A Besiktas, dove c’è stato il raduno principale delle organizzazioni dei lavoratori, assieme a diversi parlamentari dell’opposizione, il braccio di ferro tra i sindacalisti e le forze dell’ordine è durato per alcune ore. Ricostruendo i momenti della giornata di venerdì, Kani Beko, segretario generale della Confederazione dei sindacati rivoluzionari (Disk), ha detto ieri che i sindacati erano riusciti a far togliere le barricate alla polizia. «Eravamo in tremila e abbiamo parlato un’ultima volta con il prefetto Vasip Sahin, chiedendogli di lasciarci passare a Taksim con i nostri canti e i garofani».

Il permesso è arrivato solo per 300 persone e quando il gruppo si è mosso comunque in direzione di Taksim, la polizia ha attaccato con idranti e lacrimogeni senza dare alcun preavviso. «È il presidente Tayyip Erdogan a dire l’ultima parola in queste circostanze», ha spiegato Beko.

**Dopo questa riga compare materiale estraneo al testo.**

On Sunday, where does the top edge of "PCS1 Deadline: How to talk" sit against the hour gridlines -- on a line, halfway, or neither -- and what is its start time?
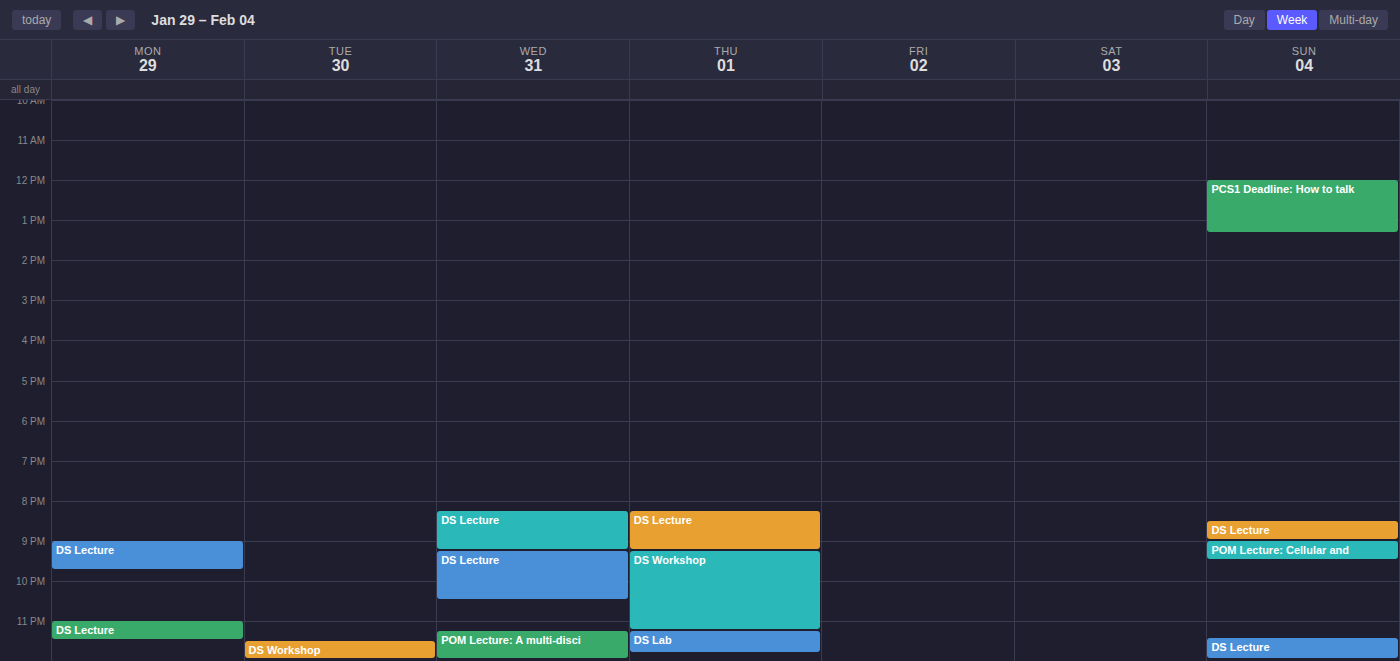
12:00 PM -- exactly on the 12 PM line.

La giornata è stata marcata anche da ulteriori scontri tra le forze dell’ordine e i manifestanti in altri quartieri limitrofi del centro cittadino. Alcuni uomini in borghese sono stati ripresi mentre con spranghe di ferro rincorrevano dei manifestanti, un altro uomo in borghese ha accoltellato un civile a Besiktas.

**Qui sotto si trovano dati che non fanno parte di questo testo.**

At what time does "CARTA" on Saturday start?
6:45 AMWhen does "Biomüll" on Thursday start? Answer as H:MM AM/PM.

Secondo i dati della prefettura ci sono stati 203 fermi – di cui 3 commutati ieri in arresti – 18 civili e 6 poliziotti sono stati feriti, mentre 5 giornalisti sono stati tartassati.

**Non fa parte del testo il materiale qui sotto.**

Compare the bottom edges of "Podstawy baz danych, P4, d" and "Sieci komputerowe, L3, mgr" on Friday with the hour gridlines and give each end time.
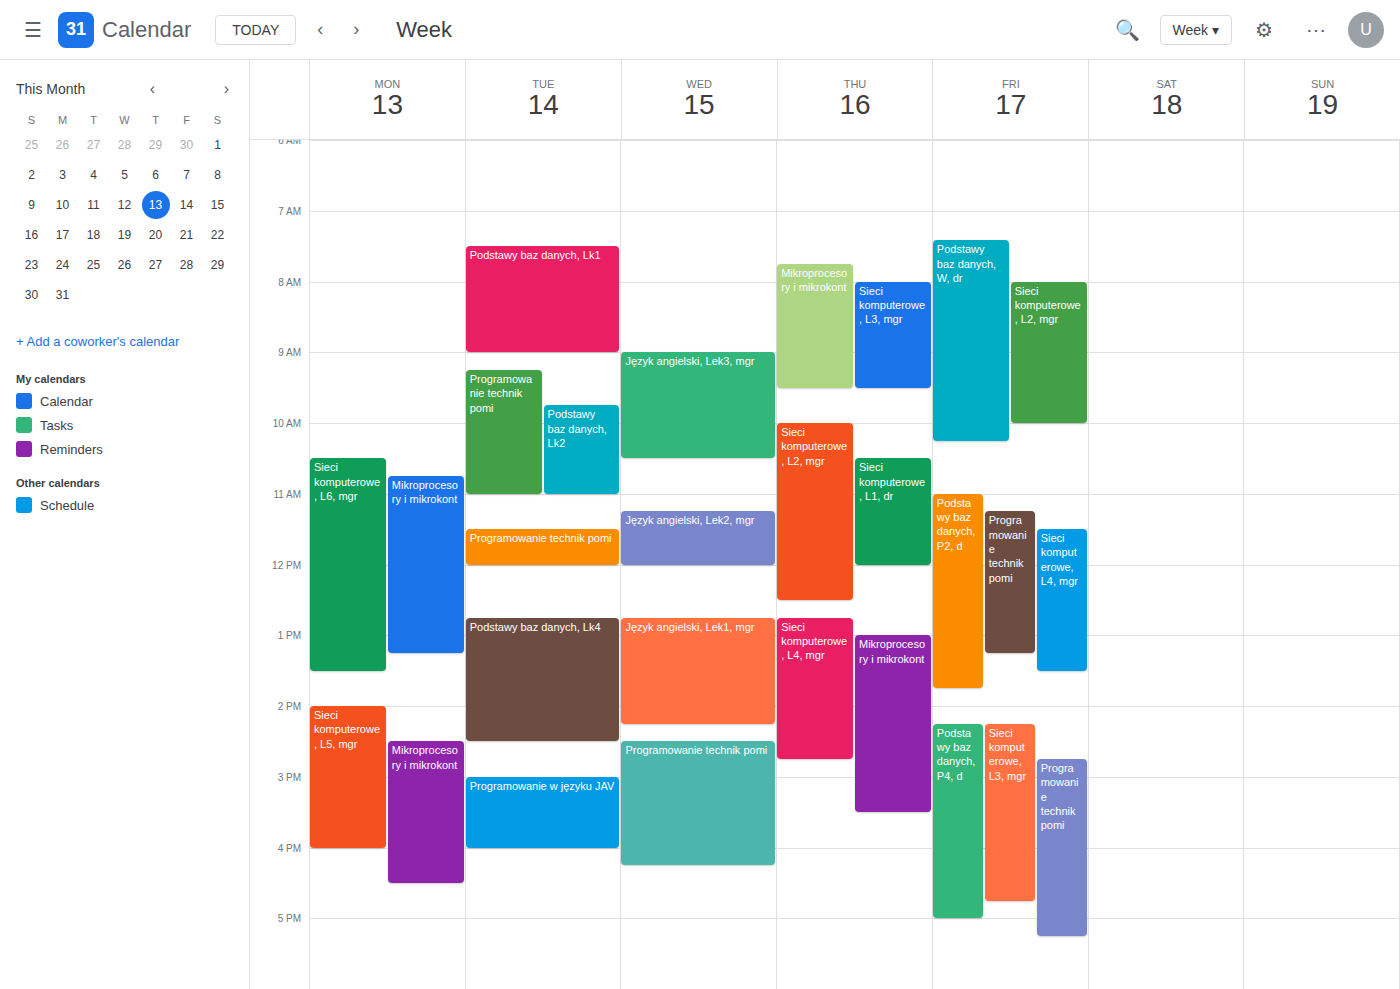
"Podstawy baz danych, P4, d": 17:00, exactly on the 17:00 line. "Sieci komputerowe, L3, mgr": 16:45, neither: three quarters of the way from the 16:00 line to the 17:00 line.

La storia di Taksim è legata al primo maggio del 1977 quando alcuni cecchini iniziarono a sparare sulla folla radunata nella piazza per le celebrazioni, uccidendo 34 persone. Ma nel 2010 era stato proprio il Partito della giustizia e dello sviluppo (Akp)ad annunciare che «il primo maggio sarebbe diventata festa nazionale» e dopo 33 anni sarebbe «ritornata a essere festeggiata a Taksim». Per tre anni la piazza è diventata un’area di festa dove migliaia di persone hanno potuto riunirsi in allegria, senza che si verificasse alcun incidente.

Ma dal 2013, poco prima che scoppiassero le manifestazioni di Gezi Park, tutto è cambiato. Il governo ha nuovamente bandito Taksim, dicendo che i lavori in corso nella piazza rendevano pericoloso il passaggio dei manifestanti. Altre motivazioni riguardanti la sicurezza sono state avanzate anche negli anni seguenti. Negli anni Taksim è rimasta sempre una piazza con un forte significato politico di opposizione. Nemmeno gli ultimi divieti riescono a cambiare questo aspetto.